Scoring walk-through
Here’s a compact mental model of the scoring pressure:
- Correct + confidence 10: you bank points, but the cap is +1000 across all 100 items.
- Wrong + confidence 10: you eat a heavy penalty, and it compounds to -10000 if repeated.
- Correct + confidence 5: small reward; being timid when you’re right doesn’t carry you.
- Wrong + confidence 2: light penalty; hedging helps when uncertain.
This pushes models toward a behavior you can use: raise confidence where evidence is strong and lower it where context is thin or the question type is outside training comfort zones.
Limits and good questions to ask
- Sample size. One hundred questions can show strong signals, but small swings can move ranks. That is fine for calibration directionality, less fine if you want fine-grained ordering between near-ties.
- Private dataset. Keeping the set private reduces leakage and overfitting. It also makes external reproduction harder. This tradeoff is common in evals.
- Scale mapping. The 0 to 10 scale is easy to prompt. It is not a true probability scale out of the box. You may still need temperature control, few-shot exemplars, or a post-hoc mapping layer to line up confidence bins with hit rates.
- Metric gaming. If teams optimize only for this scoring, some systems will hedge too much. The point is balance: low confidence on hard items and high confidence when evidence is solid, not blanket caution.
Who should care
If you run agents that take actions, you should care. If you ship tools to analysts, doctors, lawyers, finance ops, or customer support, you should care. If you benchmark models for procurement, you should care. Calibration turns a model’s output into thresholds you can govern. That’s how you convert answers into policy and review rules.
How this fits with other eval tools I track
There’s a shift toward reliability testing, not just capability testing. Google’s Stax toolkit pushes repeatable evals rather than vibe checks. I covered that here: Stax Launches: Google’s New LLM Evaluation Toolkit Ends the Era of Vibe Testing. Calibration lives in that same bucket. I also track oddities in leaderboards and how scoreboards can mislead, which I wrote about in this roundup: AI News Roundup: LongCat’s Benchmark Paradox.

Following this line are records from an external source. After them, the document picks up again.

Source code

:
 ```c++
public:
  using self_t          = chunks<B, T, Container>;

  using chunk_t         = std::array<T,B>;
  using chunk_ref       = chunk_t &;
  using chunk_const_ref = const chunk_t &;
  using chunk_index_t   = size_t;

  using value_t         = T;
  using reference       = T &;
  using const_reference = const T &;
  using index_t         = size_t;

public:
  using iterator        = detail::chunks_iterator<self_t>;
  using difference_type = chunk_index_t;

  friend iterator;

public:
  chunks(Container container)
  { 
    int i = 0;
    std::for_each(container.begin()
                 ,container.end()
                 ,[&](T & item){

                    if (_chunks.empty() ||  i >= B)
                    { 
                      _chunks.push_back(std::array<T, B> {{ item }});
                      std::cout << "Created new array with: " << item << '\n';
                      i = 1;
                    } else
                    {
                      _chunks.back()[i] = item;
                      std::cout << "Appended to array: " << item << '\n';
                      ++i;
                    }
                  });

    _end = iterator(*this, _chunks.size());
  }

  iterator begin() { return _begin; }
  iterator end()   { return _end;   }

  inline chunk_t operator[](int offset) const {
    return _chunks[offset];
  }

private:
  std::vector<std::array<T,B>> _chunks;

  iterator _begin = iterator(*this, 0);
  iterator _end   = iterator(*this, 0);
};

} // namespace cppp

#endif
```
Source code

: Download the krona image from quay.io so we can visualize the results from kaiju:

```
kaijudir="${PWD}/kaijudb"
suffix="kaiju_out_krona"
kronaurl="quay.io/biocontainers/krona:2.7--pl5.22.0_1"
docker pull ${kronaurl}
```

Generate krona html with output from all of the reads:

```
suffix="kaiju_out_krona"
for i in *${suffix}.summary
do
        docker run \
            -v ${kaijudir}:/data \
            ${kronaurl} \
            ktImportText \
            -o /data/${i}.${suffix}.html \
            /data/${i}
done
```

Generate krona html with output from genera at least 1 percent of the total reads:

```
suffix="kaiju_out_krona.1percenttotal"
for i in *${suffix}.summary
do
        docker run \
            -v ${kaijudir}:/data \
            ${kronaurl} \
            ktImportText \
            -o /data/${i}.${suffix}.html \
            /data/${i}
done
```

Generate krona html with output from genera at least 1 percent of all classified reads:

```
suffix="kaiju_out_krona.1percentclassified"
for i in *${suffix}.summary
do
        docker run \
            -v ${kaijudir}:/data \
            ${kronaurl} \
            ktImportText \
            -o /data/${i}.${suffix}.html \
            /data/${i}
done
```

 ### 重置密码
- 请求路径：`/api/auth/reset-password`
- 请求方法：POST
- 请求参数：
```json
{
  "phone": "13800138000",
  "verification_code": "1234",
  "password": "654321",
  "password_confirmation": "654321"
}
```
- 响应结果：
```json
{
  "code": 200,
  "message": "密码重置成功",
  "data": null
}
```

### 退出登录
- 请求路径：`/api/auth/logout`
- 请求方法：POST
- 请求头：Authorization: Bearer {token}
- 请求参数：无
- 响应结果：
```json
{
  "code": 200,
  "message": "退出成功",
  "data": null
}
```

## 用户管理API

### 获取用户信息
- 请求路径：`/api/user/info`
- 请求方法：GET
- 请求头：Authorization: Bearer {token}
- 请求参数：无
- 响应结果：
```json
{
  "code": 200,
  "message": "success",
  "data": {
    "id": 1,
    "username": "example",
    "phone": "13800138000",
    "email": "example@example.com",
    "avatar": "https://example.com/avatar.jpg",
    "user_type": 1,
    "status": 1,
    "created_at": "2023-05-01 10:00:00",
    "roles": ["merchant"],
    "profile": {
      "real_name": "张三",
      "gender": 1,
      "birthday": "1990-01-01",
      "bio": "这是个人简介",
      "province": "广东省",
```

ConfidenceBench helps counter one of the worst failure modes those boards hide: fluent, confident wrong answers.
Content and UX note when you publish results
If you’re going to publish calibration results or confidence-tagged answers in public docs, structure helps. Use clear headings, strong summaries, and end with an explicit call to action so readers know what to do next. Good practical reminders here: nealschaffer.com.
How to engage with ConfidenceBench
- Read the site: confidencebench.com
- Scan the paper on academia.edu or Google Drive
- Watch the leaderboard over time and track whether calibration moves up with new releases
- If you have results or want to collaborate, the contact on the site is open
Bottom line
ConfidenceBench changes the target from getting answers right to getting confidence right. That is closer to how production systems succeed or fail. The gap between humans and top LLMs shows how much work is left. I expect to see more evals move in this direction, and more teams training models to say I might be wrong when the signals are weak. If your system takes actions, you want that number. Treat confidence as a first-class signal.